Even if you have decades to work until retirement, the stock market's downward trajectory is unsettling. Last week, financial planners shared advice for near-retirees about how to invest their 401(k) contributions. The experts were also careful to remind me that everyone's financial situation is different, so their suggestions may not be right for you. I asked them last week how a person like me -- with 30-plus years before I sit on my porch all day -- should position the nest egg. Nate Wenner, certified financial planner for Wipfli Hewins Investment Advisors. As Wenner explained, part of his job is making sure that clients don't switch up their long-term investment plans just because the market is behaving badly. You didn't think stocks always went up, did you?

For someone with several decades until retirement, Wenner suggests having between 80 and 100 percent in stocks because "that's your greatest opportunity for growth." If you are investing 90 percent of your contribution in equities, he suggests this mix: About 40 to 50 percent in a large company stock fund, 15 to 17 percent small-cap stock fund, 20 to 24 percent international developed market mutual fund, 7 to 8 percent emerging market stocks. For the bond portion, Wenner says to stick with investment-grade corporate bonds and government bonds for two-thirds of the bond portfolio and the rest in foreign bonds and high-yield, higher-risk bonds.

If you aren't thrilled with your workplace retirement fund options, Wenner advises you to think about opening an after-tax account such as a Roth IRA after you invest enough in your 401(k) to get the matching money your employer hopefully offers. "When you get outside the 401(k) you get a little more flexibility," he said. Accessing the cash without penalty is also easier, but Wenner warns against thinking of a Roth IRA or brokerage account as a retirement fund and a savings account. Otherwise, you'll be tempted to tap it for that big-screen TV you've been coveting.

Martha Pomerantz, co-chair of Lowry Hill's investment committee. Pomerantz's advice for young workers? "Sign up for your 401(k) and never look back." For those with a long time horizon, Pomerantz would go for 100 percent in stocks -- 70 percent in a Standard & Poor's 500 index fund and 30 percent in an international fund. Index funds are a good choice because expenses, which shave points off your return, are lower.

If you want to get fancier, Pomerantz would put 35 percent of the U.S. stock allocation in the S&P and the other 35 percent into a managed mutual fund "that has a record of good stock selection over time."

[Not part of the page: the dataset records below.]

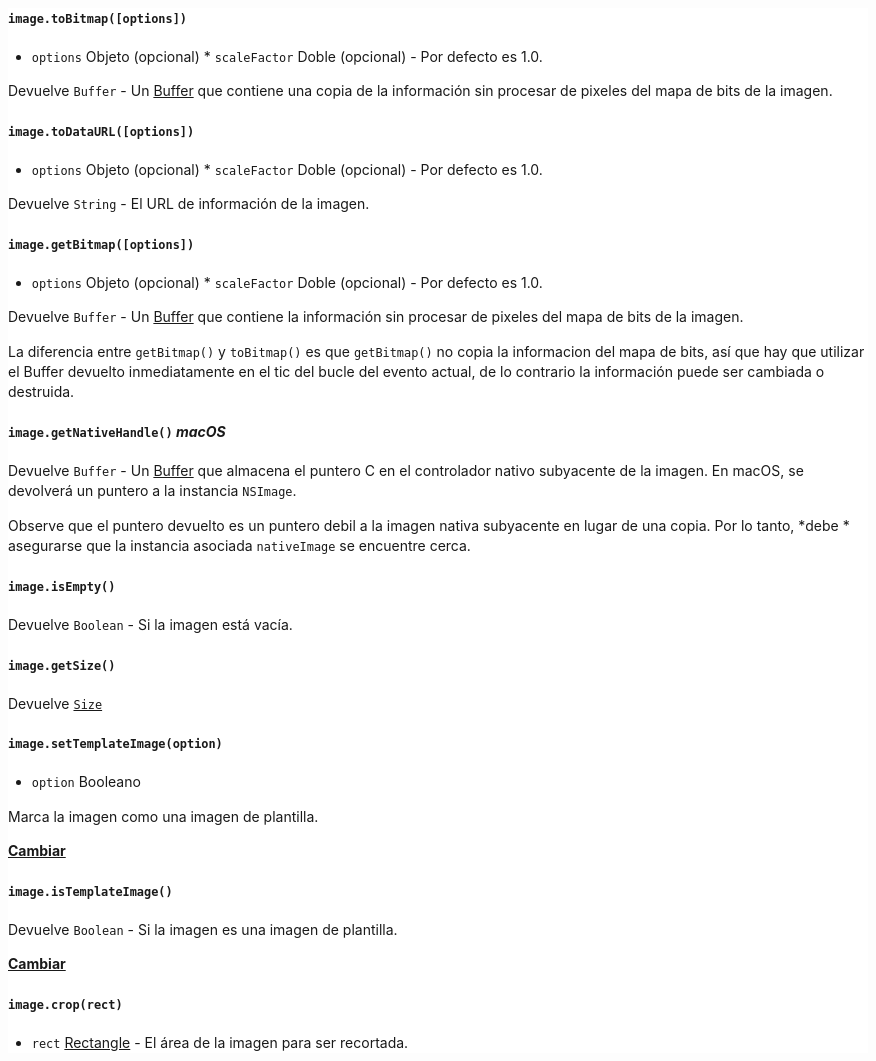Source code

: #### `image.toBitmap([options])`

* `options` Objeto (opcional) * `scaleFactor` Doble (opcional) - Por defecto es 1.0.

Devuelve `Buffer` - Un [Buffer](https://nodejs.org/api/buffer.html#buffer_class_buffer) que contiene una copia de la información sin procesar de pixeles del mapa de bits de la imagen.

#### `image.toDataURL([options])`

* `options` Objeto (opcional) * `scaleFactor` Doble (opcional) - Por defecto es 1.0.

Devuelve `String` - El URL de información de la imagen.

#### `image.getBitmap([options])`

* `options` Objeto (opcional) * `scaleFactor` Doble (opcional) - Por defecto es 1.0.

Devuelve `Buffer` - Un [Buffer](https://nodejs.org/api/buffer.html#buffer_class_buffer) que contiene la información sin procesar de pixeles del mapa de bits de la imagen.

La diferencia entre `getBitmap()` y `toBitmap()` es que `getBitmap()` no copia la informacion del mapa de bits, así que hay que utilizar el Buffer devuelto inmediatamente en el tic del bucle del evento actual, de lo contrario la información puede ser cambiada o destruida.

#### `image.getNativeHandle()` *macOS*

Devuelve `Buffer` - Un [Buffer](https://nodejs.org/api/buffer.html#buffer_class_buffer) que almacena el puntero C en el controlador nativo subyacente de la imagen. En macOS, se devolverá un puntero a la instancia `NSImage`.

Observe que el puntero devuelto es un puntero debil a la imagen nativa subyacente en lugar de una copia. Por lo tanto, *debe * asegurarse que la instancia asociada `nativeImage` se encuentre cerca.

#### `image.isEmpty()`

Devuelve `Boolean` - Si la imagen está vacía.

#### `image.getSize()`

Devuelve [`Size`](structures/size.md)

#### `image.setTemplateImage(option)`

* `option` Booleano

Marca la imagen como una imagen de plantilla.

**[Cambiar](modernization/property-updates.md)**

#### `image.isTemplateImage()`

Devuelve `Boolean` - Si la imagen es una imagen de plantilla.

**[Cambiar](modernization/property-updates.md)**

#### `image.crop(rect)`

* `rect` [Rectangle](structures/rectangle.md) - El área de la imagen para ser recortada.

She said she would avoid investing in specific sectors or alternative asset classes. Investors "get some exposure naturally by being part of the broader stock market" and owning companies in the energy business, for example.

Bill Reichwald, managing partner, Thrivent Financial for Lutherans. His priceless advice for young investors? "Do yourself a favor and quit looking every day" at your retirement portfolio. Also, "focus on time [in the market], not [market] timing." In other words, keep investing your money every paycheck into your retirement plan and stop fixating on whether to get out.

If you're new to investing, Reichwald says to figure out how much risk you can handle. Try using your retirement plan provider's online questionnaire. If you have little knowledge about stocks and little desire to learn (although, like it or not, I think you should have a basic understanding, as we all need to be stewards of our retirement funds), consider a "set-it-and-forget-it" fund such as an asset-allocation fund or lifestyle fund. These funds pick your mix of investments based on risk tolerance or your planned retirement year.

More and more 401(k)s are adding these options to their fund rosters.

For a snapshot of how Thrivent's asset allocation funds have changed their investments in recent weeks, I checked in with Patrick Egan, Thrivent's director of asset-management marketing. For the company's aggressive portfolio, it raised its target allocation for small- and mid-cap stocks by a couple of percentage points to approximately 26 percent of the overall portfolio. Smaller companies "typically lead more out of downturns," Egan said. On the flip side, Thrivent is reducing its international stock market exposure from 25 percent to 21 or 22 percent, in part because Egan expects the U.S. dollar to rally against the euro.

For those of us playing along at home, Egan recommends rebalancing. "If you have cash, money market, or Treasury-dominated bond funds, they're going to take up a much bigger percentage of your portfolio" than you intended because of how far stocks have fallen. It may be hard to stomach, but Egan says now's the time to "reposition for when stocks claw back."